## What the task asks
The entries below contain a stretch that opens with the line containing "Гофрокартон" and closes with the line containing "de cocina y fantasía en Netflix"; set down that stretch exactly, both ends included, and nothing else.

Saved data entries:
□ □ □ □
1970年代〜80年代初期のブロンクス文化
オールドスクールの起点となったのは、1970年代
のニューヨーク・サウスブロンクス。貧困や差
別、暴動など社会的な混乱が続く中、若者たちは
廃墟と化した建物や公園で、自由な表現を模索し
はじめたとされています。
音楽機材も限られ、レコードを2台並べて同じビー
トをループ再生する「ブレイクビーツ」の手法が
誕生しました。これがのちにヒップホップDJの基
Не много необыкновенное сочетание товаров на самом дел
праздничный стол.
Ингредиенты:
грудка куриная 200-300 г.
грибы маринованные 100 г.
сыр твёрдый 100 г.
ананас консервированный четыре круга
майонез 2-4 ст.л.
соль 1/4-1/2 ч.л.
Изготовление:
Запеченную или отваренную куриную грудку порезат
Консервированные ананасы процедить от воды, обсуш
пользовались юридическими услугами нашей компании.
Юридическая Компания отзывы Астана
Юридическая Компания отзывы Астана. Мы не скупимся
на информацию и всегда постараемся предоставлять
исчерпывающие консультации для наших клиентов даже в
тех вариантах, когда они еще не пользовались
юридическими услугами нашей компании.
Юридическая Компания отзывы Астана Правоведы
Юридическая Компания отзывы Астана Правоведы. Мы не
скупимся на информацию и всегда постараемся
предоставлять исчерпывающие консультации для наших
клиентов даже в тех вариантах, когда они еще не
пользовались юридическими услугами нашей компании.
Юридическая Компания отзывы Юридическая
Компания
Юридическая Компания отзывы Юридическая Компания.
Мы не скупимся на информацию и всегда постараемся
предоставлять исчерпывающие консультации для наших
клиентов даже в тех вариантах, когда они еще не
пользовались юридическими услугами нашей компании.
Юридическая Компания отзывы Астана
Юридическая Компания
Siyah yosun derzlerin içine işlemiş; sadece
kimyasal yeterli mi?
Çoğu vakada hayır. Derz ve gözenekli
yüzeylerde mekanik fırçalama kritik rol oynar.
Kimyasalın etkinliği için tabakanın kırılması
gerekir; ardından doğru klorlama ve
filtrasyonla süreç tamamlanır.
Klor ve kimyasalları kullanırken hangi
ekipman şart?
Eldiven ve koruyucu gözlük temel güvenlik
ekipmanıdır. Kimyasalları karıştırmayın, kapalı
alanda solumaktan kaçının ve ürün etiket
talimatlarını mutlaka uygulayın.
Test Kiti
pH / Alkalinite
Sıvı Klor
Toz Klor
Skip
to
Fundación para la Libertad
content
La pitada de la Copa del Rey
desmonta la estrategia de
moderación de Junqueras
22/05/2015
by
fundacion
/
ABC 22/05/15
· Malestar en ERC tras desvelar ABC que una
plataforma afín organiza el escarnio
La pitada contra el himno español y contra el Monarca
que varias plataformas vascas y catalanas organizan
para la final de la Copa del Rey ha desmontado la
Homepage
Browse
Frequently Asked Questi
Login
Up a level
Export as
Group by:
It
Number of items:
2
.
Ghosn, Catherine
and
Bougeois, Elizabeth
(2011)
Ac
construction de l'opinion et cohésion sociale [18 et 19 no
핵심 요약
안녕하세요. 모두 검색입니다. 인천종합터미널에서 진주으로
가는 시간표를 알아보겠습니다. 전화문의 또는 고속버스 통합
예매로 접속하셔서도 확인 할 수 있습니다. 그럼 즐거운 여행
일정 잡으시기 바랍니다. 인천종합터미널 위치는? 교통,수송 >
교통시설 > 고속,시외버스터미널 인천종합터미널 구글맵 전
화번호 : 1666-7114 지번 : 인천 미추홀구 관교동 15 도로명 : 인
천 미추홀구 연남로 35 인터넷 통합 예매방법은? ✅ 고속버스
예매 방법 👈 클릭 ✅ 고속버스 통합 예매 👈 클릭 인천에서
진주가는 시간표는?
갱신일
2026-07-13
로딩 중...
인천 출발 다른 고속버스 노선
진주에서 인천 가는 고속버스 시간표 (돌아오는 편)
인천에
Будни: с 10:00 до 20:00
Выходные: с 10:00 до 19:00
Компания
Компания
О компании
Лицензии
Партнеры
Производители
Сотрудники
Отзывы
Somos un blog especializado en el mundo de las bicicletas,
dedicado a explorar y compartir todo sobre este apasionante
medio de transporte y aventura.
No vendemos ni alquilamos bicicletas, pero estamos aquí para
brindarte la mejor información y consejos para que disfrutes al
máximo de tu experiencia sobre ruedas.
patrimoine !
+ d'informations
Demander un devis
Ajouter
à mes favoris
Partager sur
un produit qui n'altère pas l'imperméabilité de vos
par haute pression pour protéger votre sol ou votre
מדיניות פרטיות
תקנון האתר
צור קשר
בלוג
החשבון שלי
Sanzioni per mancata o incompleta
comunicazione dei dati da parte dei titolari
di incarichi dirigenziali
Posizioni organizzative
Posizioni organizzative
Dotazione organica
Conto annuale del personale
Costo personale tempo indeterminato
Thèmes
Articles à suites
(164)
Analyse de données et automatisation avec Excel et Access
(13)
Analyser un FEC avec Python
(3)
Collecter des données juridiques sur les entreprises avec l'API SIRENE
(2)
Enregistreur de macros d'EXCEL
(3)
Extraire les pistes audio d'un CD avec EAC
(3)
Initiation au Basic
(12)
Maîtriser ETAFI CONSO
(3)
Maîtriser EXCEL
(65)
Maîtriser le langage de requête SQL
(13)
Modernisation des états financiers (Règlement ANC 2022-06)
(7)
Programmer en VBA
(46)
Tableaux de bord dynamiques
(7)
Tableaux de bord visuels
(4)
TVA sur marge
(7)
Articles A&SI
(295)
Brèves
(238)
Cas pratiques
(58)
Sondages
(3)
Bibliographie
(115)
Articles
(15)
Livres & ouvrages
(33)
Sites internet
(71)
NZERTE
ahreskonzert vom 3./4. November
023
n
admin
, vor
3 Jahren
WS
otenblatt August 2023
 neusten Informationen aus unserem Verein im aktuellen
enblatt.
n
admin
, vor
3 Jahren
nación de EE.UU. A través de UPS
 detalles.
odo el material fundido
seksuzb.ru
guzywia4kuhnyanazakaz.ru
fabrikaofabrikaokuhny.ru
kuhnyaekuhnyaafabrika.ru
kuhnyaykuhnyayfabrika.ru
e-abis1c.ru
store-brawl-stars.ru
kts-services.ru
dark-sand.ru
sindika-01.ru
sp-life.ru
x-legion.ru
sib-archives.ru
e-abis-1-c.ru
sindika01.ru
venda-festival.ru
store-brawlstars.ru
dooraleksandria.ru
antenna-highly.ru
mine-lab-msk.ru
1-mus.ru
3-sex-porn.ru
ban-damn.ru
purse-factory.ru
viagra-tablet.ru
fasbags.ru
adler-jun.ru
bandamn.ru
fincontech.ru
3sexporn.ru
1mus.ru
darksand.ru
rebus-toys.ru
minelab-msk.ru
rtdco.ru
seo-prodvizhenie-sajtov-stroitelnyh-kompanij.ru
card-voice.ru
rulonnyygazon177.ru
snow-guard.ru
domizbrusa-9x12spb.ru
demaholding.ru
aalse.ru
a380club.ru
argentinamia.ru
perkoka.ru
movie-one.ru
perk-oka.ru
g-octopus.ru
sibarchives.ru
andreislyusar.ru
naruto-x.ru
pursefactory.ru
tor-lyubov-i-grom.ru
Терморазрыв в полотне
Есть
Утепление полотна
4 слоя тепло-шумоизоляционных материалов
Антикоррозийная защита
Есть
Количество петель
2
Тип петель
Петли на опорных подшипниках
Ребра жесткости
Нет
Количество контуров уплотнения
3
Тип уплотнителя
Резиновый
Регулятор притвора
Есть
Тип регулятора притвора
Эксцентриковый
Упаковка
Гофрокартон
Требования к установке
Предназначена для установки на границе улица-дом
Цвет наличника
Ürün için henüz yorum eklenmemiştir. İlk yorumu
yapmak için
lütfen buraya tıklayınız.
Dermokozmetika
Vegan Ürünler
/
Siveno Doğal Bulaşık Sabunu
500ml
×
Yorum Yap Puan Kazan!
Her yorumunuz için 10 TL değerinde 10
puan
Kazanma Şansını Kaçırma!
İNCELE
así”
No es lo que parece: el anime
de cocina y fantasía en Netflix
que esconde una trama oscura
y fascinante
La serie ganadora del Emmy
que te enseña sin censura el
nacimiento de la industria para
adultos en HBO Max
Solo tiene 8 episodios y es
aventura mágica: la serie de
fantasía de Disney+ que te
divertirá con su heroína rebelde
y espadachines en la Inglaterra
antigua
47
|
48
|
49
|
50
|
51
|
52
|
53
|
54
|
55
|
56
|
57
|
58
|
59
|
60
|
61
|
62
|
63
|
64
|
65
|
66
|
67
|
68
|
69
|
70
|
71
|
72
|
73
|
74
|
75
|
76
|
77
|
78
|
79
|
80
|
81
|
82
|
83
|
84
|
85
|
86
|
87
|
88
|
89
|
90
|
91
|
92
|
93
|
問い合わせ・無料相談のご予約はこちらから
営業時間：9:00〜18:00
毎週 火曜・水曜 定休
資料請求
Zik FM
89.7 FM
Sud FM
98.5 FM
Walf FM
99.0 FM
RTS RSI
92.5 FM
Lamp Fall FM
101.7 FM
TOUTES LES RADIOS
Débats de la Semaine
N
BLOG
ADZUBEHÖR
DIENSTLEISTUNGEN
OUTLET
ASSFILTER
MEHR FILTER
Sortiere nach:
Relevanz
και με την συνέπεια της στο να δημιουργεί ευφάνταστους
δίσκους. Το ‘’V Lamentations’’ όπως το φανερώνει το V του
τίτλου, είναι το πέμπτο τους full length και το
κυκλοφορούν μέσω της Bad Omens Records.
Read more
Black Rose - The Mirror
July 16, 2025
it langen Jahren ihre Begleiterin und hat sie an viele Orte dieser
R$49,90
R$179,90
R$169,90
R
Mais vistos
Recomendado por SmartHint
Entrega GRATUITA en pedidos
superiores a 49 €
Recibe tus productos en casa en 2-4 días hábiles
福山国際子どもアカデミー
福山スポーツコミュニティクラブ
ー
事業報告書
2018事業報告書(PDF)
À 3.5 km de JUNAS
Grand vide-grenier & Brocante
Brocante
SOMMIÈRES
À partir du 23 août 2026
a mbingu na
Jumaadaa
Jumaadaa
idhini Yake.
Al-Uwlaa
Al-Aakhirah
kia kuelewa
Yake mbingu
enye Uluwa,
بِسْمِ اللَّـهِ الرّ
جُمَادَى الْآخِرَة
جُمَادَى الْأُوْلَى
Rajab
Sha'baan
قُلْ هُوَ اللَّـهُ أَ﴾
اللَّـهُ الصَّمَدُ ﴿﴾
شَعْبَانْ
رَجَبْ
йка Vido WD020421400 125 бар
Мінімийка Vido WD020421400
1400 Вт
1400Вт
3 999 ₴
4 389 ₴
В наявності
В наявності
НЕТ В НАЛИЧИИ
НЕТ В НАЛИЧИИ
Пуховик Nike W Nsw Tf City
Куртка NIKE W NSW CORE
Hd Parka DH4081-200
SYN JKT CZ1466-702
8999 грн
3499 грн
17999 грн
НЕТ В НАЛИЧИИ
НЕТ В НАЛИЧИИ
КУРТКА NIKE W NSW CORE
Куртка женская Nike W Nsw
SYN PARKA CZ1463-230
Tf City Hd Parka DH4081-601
□ □ □ □
## Result of the exercise
Гофрокартон
Требования к установке
Предназначена для установки на границе улица-дом
Цвет наличника
Ürün için henüz yorum eklenmemiştir. İlk yorumu
yapmak için
lütfen buraya tıklayınız.
Dermokozmetika
Vegan Ürünler
/
Siveno Doğal Bulaşık Sabunu
500ml
×
Yorum Yap Puan Kazan!
Her yorumunuz için 10 TL değerinde 10
puan
Kazanma Şansını Kaçırma!
İNCELE
así”
No es lo que parece: el anime
de cocina y fantasía en Netflix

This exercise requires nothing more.